▶ WORK TO COMPLETE
Pictures aside, the data must be reproduced exactly.
___ TASK DATA ___
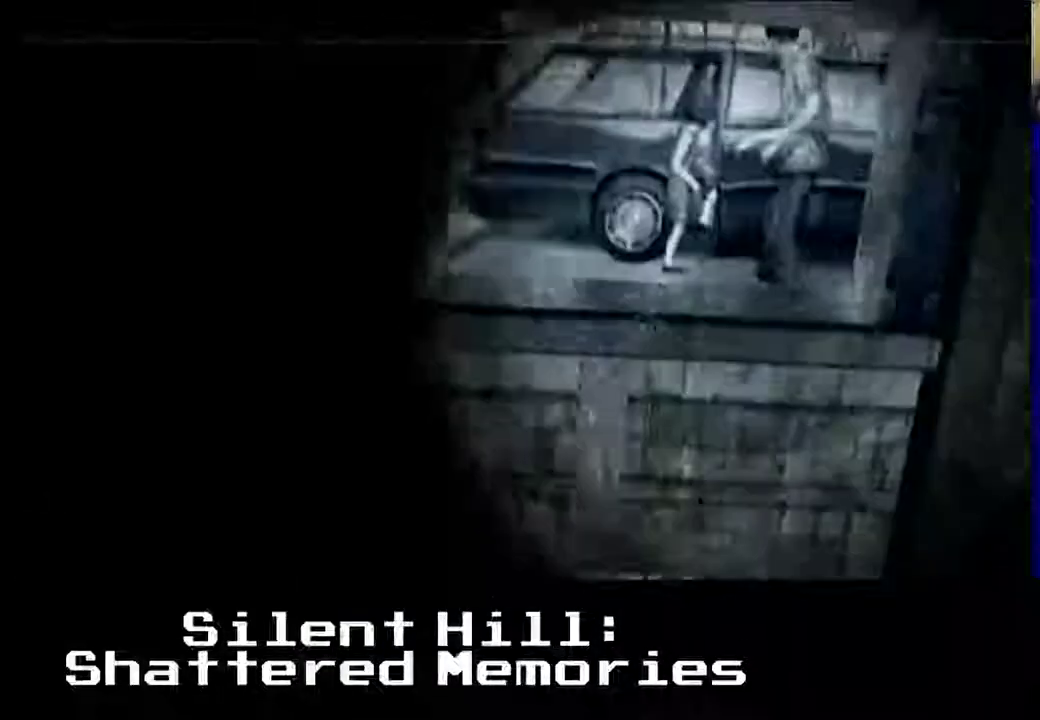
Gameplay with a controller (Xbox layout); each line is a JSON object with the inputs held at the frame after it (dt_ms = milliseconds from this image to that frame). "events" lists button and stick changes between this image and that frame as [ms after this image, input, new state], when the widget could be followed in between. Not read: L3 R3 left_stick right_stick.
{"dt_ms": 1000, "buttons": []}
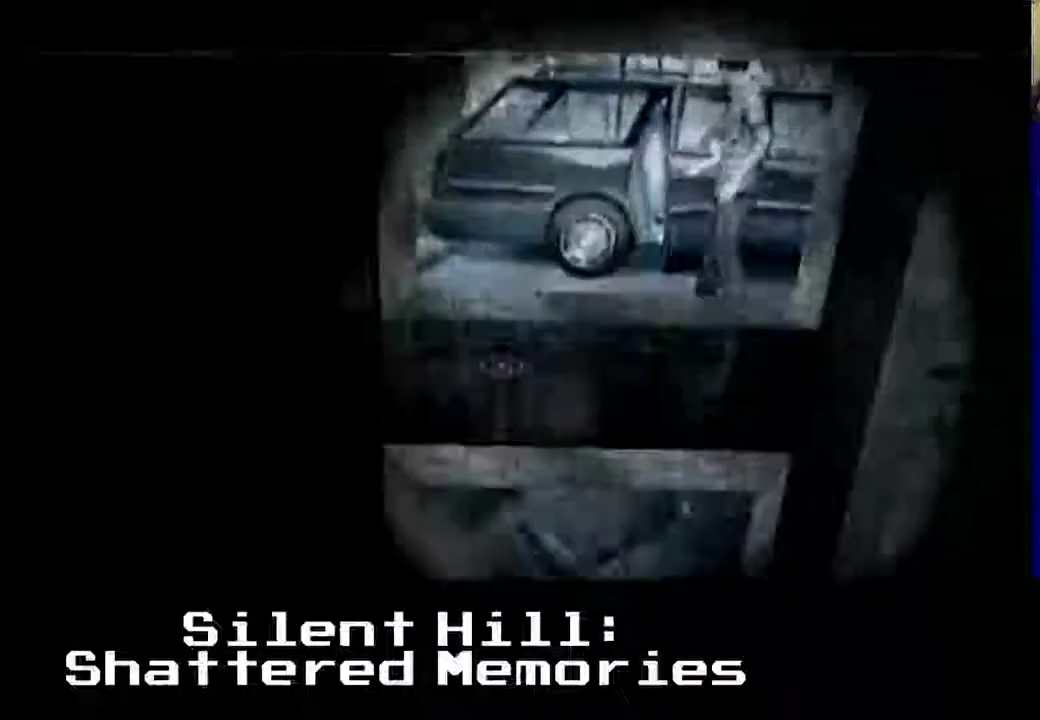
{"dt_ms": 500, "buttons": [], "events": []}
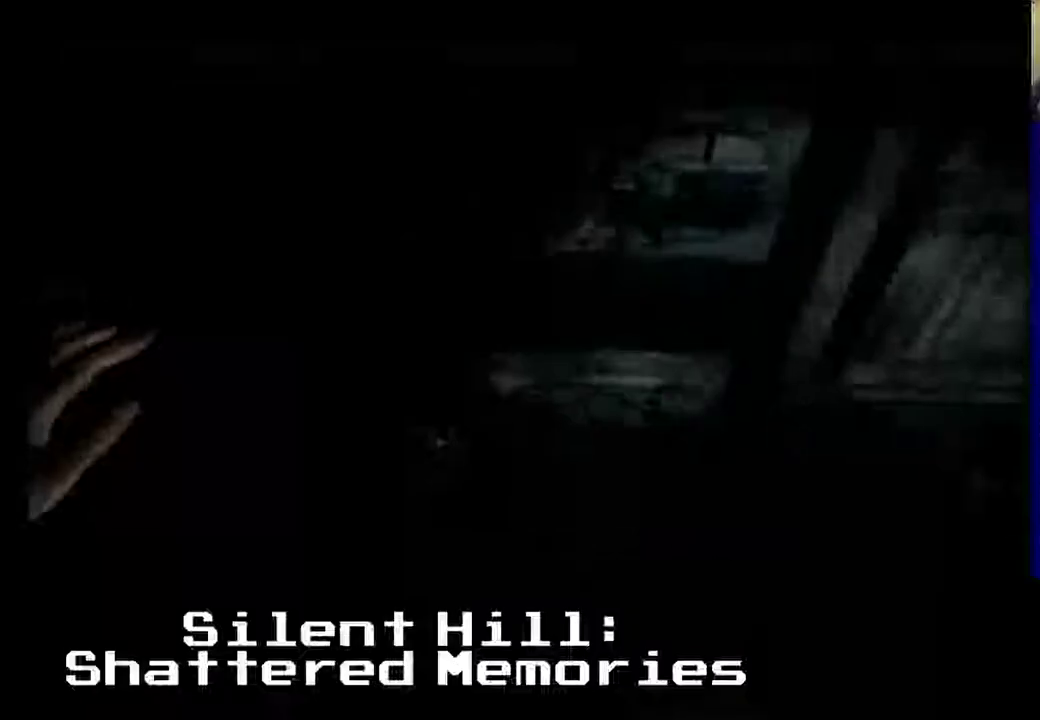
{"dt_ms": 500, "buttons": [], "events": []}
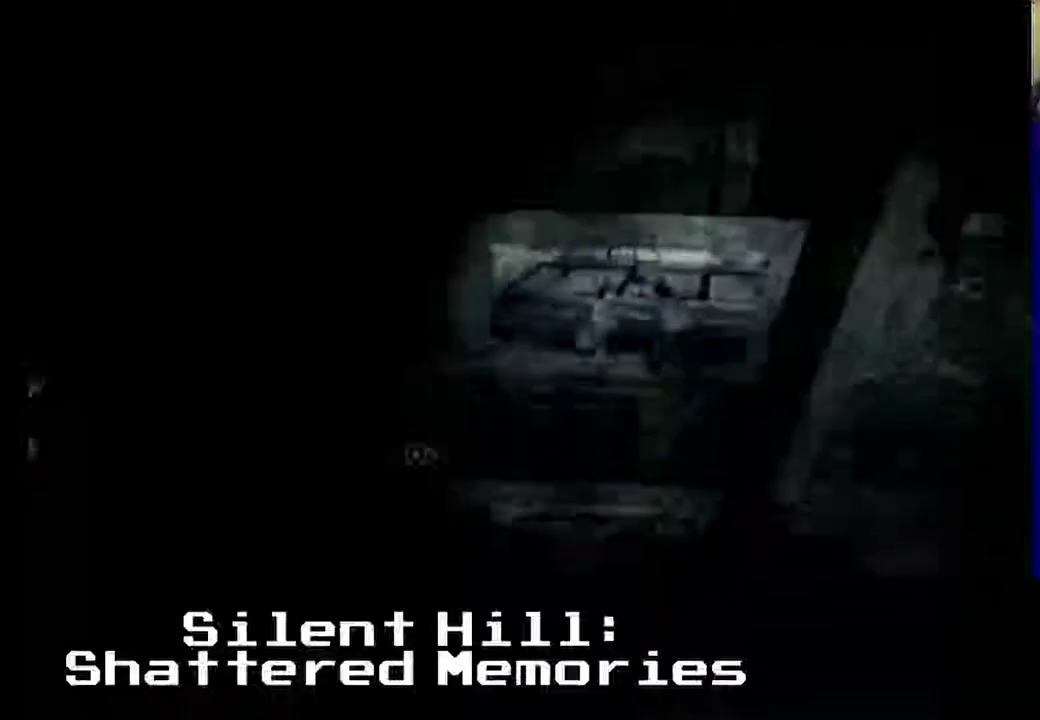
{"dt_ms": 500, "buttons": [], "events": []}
___
▶ EXPECTED OUTPUT
Gameplay with a controller (Xbox layout); each line is a JSON object with the inputs held at the frame after it (dt_ms = milliseconds from this image to that frame). "events" lists button and stick changes between this image and that frame as [ms after this image, input, new state], when the widget could be followed in between. Not read: L3 R3 left_stick right_stick.
{"dt_ms": 1000, "buttons": []}
{"dt_ms": 500, "buttons": [], "events": []}
{"dt_ms": 500, "buttons": [], "events": []}
{"dt_ms": 500, "buttons": [], "events": []}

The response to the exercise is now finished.